According to KRIV-TV News, Judge Chris Morton, Judge Lori Chambers Gray, Judge Hilary Unger, Judge Josh Hill, and Judge Frank Aguilar all have released repeat violent offenders on multiple felony bonds, all of whom have gone on to become murder suspects. Others released on low- or no-bond have used their cheaply won freedom to commit a variety of other crimes including arson, assault, battery, burglary, carjacking, kidnapping, manslaughter and murder.
The number of these crimes committed by offenders freed by these judges is practically incalculable—but even one is too many.
Elections, Consequences, and Outcomes
The method of electing district and appellate judges by popular vote was introduced in Texas in 1845 and was then adopted by constitutional amendment.
This remains one of only two ways in which individuals are placed on the bench in the Lone Star State—the other is through appointment by the Governor, who may fill vacancies between elections without oversight or outside input. More on that matter in a moment.
We mentioned at the top that Judge DeSean Jones very nearly didn’t win re-election in 2022. That’s an understatement.
According to Ballotpedia, the margin was just 449 votes of the 1,068,471 ballots cast. That’s just a shade over forty-two one-thousandths of a percentage point.
According to the Houston Chronicle, Pierce led by more than 1,200 votes the morning following the election. A week later, as “new mail and provisional ballots were counted” that number had dwindled to 165 votes. By the time the Harris County Commissioners Court canvassed and certified the results, the scales had somehow tipped in Jones’s favor.
Actually, not really.
The axiom “elections have consequences” is widely credited to then-President Barack Obama, who reportedly gloated, “Elections have consequences and I won” during a 2009 meeting with Congressional leaders gathered at the White House.
Lost to history is the fact that Obama stole that little zinger from John McCain, his opponent in the 2008 presidential election. McCain used that line twice inside 30 seconds during a televised debate in October of that year.
Regardless of its origin, the expression is lacking an important element—outcomes. For entirely too many people in the Houston metro area—innocent people who just want to go about their lives in peace—the outcome of the consequences of those elections is tragedy.
Those people are victims of crimes committed by violent repeat felony offenders after criminal district court judges like DaSean Jones release them on low- or no-bond.

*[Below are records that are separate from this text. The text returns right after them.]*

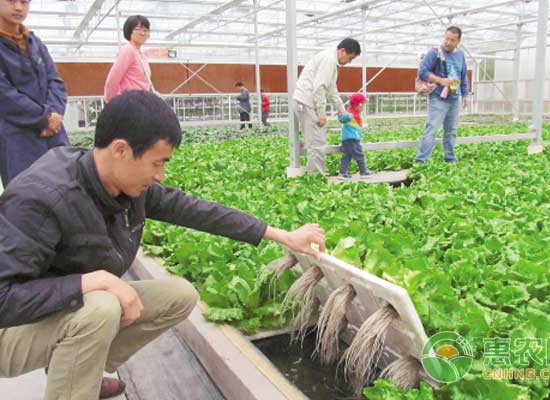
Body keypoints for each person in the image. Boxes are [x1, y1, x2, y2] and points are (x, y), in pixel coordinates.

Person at [0, 90, 326, 400]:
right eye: (157, 162)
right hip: (12, 329)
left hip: (58, 311)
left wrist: (281, 235)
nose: (160, 174)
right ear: (120, 150)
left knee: (178, 296)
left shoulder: (127, 188)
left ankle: (80, 369)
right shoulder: (41, 198)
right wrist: (90, 281)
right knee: (101, 307)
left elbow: (197, 211)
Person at [0, 0, 69, 187]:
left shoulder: (35, 42)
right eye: (11, 1)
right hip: (19, 138)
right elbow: (4, 95)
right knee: (26, 198)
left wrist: (53, 115)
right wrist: (44, 117)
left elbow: (55, 81)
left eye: (24, 1)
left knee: (66, 190)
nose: (19, 7)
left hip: (54, 133)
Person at [293, 38, 361, 175]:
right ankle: (316, 178)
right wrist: (321, 113)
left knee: (314, 141)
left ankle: (314, 176)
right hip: (308, 102)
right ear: (342, 51)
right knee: (317, 142)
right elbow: (319, 88)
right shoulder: (329, 60)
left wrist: (342, 111)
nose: (349, 62)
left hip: (306, 101)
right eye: (350, 57)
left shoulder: (331, 61)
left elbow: (331, 90)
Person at [414, 26, 468, 164]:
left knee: (451, 131)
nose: (448, 42)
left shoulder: (460, 55)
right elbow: (423, 71)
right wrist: (440, 80)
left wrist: (465, 95)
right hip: (439, 98)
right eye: (447, 38)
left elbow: (463, 75)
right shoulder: (435, 52)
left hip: (454, 98)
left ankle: (450, 159)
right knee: (432, 128)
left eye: (452, 40)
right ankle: (421, 161)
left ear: (458, 41)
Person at [104, 15, 170, 103]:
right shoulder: (128, 50)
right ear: (129, 31)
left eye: (146, 30)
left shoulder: (140, 54)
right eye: (138, 29)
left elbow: (149, 53)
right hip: (129, 104)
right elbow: (112, 79)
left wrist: (164, 52)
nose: (143, 33)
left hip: (140, 103)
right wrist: (112, 103)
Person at [338, 93, 372, 179]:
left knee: (347, 156)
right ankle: (363, 172)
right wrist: (346, 115)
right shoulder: (350, 114)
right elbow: (341, 118)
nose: (364, 107)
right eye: (363, 104)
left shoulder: (354, 113)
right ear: (358, 105)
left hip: (348, 139)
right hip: (352, 139)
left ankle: (342, 173)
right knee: (359, 155)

The Harris County Deputies FOP Lodge 39—and a host of others—would like to see DaSean Jones vacate his position on the Bench. With his next re-election bid still years away, what recourse (other than his outright resignation, the odds of which happening are infinitesimally small) do Houstonians have?
Notably, the Texas Constitution includes in its scope of disciplining judges the removal from office for “willful or persistent violation of rules promulgated by the Supreme Court of Texas, incompetence in performing the duties of the office, willful violation of the Code of Judicial Conduct, or willful or persistent conduct that is clearly inconsistent with the proper performance of his duties or casts public discredit upon the judiciary or administration of justice.”
That process begins in the Legislature (where Republicans currently hold a majority of seats), and is completed when the Governor (also currently held by a Republican) names a replacement, which as noted above is the only other way judges are selected.
The odds of that sort of administrative replacement actually happening are also infinitesimally small, but it wouldn’t hurt matters for Houstonians to begin making contact with their elected leaders in support of Harris County Deputies FOP Lodge 39’s call for Jones’ removal.
Given the judge’s track record, it would be the most desirable—and suitable—outcome.